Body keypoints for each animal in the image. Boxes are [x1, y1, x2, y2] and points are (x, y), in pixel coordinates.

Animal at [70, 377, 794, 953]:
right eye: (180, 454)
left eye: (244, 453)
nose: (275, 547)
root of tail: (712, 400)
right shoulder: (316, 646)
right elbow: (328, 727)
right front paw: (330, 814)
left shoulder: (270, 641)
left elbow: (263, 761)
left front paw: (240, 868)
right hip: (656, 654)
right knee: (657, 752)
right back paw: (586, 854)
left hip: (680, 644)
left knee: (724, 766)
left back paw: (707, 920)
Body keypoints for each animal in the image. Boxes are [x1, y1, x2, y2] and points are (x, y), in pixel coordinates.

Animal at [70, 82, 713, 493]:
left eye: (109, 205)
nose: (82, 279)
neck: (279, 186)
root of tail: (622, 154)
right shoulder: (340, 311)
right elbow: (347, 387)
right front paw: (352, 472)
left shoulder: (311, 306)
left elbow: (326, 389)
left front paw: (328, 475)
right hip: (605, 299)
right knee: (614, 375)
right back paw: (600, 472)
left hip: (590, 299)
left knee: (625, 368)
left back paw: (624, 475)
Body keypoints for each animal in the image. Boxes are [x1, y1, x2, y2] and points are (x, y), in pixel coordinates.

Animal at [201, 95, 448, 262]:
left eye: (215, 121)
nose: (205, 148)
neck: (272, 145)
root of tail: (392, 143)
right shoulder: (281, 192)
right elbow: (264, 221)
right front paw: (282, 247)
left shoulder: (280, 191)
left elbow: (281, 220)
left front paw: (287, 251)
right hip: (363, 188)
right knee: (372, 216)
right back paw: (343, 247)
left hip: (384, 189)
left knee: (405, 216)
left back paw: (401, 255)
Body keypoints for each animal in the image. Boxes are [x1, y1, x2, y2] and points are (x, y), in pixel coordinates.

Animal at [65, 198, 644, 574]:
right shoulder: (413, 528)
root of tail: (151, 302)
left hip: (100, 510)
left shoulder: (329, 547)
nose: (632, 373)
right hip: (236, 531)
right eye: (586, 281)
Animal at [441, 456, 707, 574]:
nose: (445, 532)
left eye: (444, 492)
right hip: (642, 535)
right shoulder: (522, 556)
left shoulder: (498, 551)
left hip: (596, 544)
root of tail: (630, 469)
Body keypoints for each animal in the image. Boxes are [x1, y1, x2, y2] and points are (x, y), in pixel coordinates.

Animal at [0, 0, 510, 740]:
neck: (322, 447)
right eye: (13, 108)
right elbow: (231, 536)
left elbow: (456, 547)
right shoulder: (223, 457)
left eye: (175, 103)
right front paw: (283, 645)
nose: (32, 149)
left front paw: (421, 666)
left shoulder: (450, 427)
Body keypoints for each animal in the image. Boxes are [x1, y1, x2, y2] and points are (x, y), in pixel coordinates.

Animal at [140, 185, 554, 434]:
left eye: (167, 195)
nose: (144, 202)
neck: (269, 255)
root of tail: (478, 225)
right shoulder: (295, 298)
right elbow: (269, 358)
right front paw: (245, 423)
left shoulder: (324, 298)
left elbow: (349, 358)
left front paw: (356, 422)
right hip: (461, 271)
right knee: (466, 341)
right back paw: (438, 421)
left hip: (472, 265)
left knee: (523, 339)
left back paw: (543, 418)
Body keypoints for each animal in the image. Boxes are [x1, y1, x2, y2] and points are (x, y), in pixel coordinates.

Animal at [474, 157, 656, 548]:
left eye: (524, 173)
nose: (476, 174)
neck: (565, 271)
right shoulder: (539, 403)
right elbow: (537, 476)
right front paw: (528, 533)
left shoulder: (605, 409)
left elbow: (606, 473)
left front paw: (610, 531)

* * *

> **Problem to work on**
Every line from the one containing "right front paw: (528, 533)" through the end of the material above should be retyped exactly; please include nothing else.

> **Exercise output**
right front paw: (528, 533)
left shoulder: (605, 409)
left elbow: (606, 473)
left front paw: (610, 531)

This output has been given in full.